**TASK DIRECTIONS**.
Copy all lines holding the word "записи" from the entries.

GIVEN RECORDS section start

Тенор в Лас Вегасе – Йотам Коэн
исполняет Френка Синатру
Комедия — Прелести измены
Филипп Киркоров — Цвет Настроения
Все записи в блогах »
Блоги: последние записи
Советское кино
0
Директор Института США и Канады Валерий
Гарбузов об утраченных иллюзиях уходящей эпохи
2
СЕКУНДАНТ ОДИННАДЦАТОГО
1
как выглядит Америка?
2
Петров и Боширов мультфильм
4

GIVEN RECORDS section end
GIVEN RECORDS section start

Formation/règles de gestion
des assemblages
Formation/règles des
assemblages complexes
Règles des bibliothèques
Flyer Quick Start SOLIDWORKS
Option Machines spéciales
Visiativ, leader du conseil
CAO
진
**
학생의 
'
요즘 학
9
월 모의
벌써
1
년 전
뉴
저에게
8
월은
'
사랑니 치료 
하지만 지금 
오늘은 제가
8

GIVEN RECORDS section end
GIVEN RECORDS section start

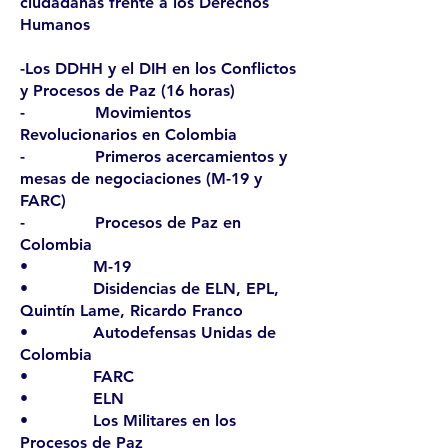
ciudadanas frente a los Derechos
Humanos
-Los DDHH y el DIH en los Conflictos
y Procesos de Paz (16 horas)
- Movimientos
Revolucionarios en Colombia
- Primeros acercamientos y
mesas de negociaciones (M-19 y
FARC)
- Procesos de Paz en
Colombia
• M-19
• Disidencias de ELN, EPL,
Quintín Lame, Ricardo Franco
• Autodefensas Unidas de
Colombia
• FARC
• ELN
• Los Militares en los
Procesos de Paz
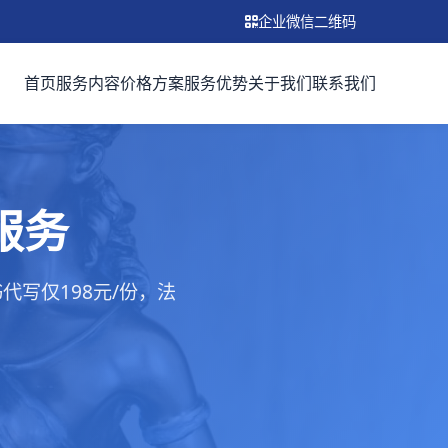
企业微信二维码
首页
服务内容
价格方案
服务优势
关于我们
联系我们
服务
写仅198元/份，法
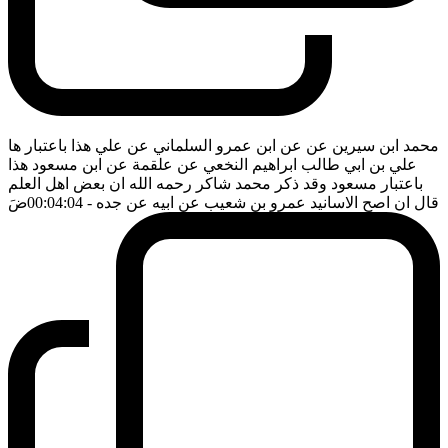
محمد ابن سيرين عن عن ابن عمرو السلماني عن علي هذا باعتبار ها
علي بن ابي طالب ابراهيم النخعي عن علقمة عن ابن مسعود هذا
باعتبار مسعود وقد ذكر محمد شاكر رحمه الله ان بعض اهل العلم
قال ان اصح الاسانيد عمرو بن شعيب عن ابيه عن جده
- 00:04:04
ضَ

GIVEN RECORDS section end

**EXERCISE OUTPUT**.
Все записи в блогах »
Блоги: последние записи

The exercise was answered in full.